══ Extract provided

Re: RFC: Packing the buffer lookup table

Hi,

On 2025-01-30 08:48:56 +0100, Matthias van de Meent wrote:
> Some time ago I noticed that every buffer table entry is quite large at 40
> bytes (+8): 16 bytes of HASHELEMENT header (of which the last 4 bytes are
> padding), 20 bytes of BufferTag, and 4 bytes for the offset into the shared
> buffers array, with generally 8 more bytes used for the bucket pointers.
> (32-bit systems: 32 (+4) bytes)
>
> Does anyone know why we must have the buffer tag in the buffer table?

It turns out to actually substantially improve CPU cache hit ratio on
concurrent workloads. The BufferDesc is obviously frequently modified. Each
modification (pin, lock) will pull the cacheline into modified state, within a
single core. Causing higher latency when accessing that data on other
cores. That's obviously not great for a crucial hashtable... I think it
mainly matters for things like inner index pages etc.

It turns out that these misses due to dirtying already costs us rather dearly
when running read-heavy workloads on bigger machines, mainly due to nbtree
code doing things like BufferGetBlockNumber().

It'd be interesting to benchmark how a separate, more densely packed,
BufferTag array, shared by the hashtable and the BufferDesc itself. Obviously
that'd be a somewhat painful change.

> It seems to me we can follow the offset pointer into the shared BufferDesc
> array whenever we find out we need to compare the tags (as opposed to just
> the hash, which is stored and present in HASHELEMENT). If we decide to just
> follow the pointer, we can immediately shave 16 bytes (40%) off the lookup
> table's per-element size, or 24 if we pack the 4-byte shared buffer offset
> into the unused bytes in HASHELEMENT, reducing the memory usage of that
> hash table by ~50%: We'd have 16 bytes for every
> ELEMENT+shared_buffer_offset, plus 8 bytes for every bucket pointer (of
> which there are approximately as many as there are elements), resulting in
> 24 bytes /max_alloc elements.

It does make the code more branchy...

════
══ Data for this task

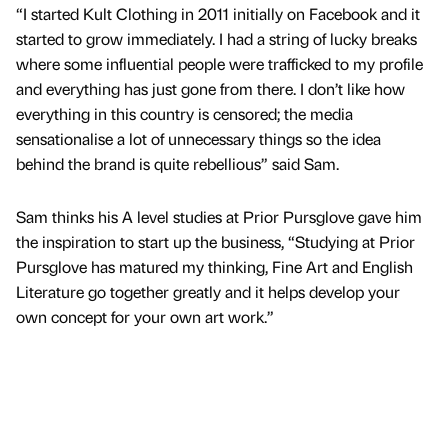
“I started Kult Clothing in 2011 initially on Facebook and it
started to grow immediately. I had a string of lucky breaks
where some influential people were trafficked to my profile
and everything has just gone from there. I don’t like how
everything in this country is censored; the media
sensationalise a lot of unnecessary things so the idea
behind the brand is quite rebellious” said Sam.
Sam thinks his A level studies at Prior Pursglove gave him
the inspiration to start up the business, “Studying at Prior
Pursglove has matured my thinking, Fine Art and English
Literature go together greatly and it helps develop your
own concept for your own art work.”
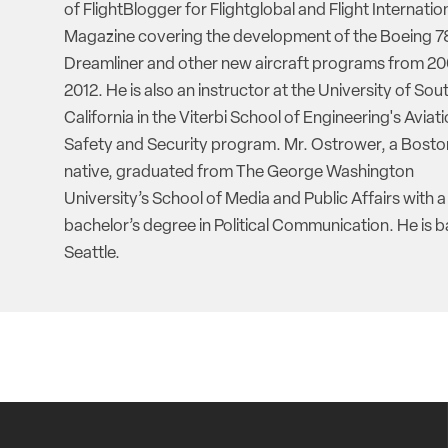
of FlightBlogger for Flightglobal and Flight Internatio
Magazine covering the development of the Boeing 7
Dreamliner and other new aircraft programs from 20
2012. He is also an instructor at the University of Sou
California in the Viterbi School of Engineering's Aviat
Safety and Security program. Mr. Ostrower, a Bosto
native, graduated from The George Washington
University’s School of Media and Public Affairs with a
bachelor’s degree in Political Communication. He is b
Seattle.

════

Apply what you read:
1. Translate this sentence from the forum reply about packing the buffer lookup table into Spanish: "The BufferDesc is obviously frequently modified."
2. In the records, print the lines from the start through the line containing "and everything has", inclusive, leaving out the pictures.

Answers given:
1. Obviamente, el BufferDesc se modifica con frecuencia.

2.
“I started Kult Clothing in 2011 initially on Facebook and it
started to grow immediately. I had a string of lucky breaks
where some influential people were trafficked to my profile
and everything has just gone from there. I don’t like how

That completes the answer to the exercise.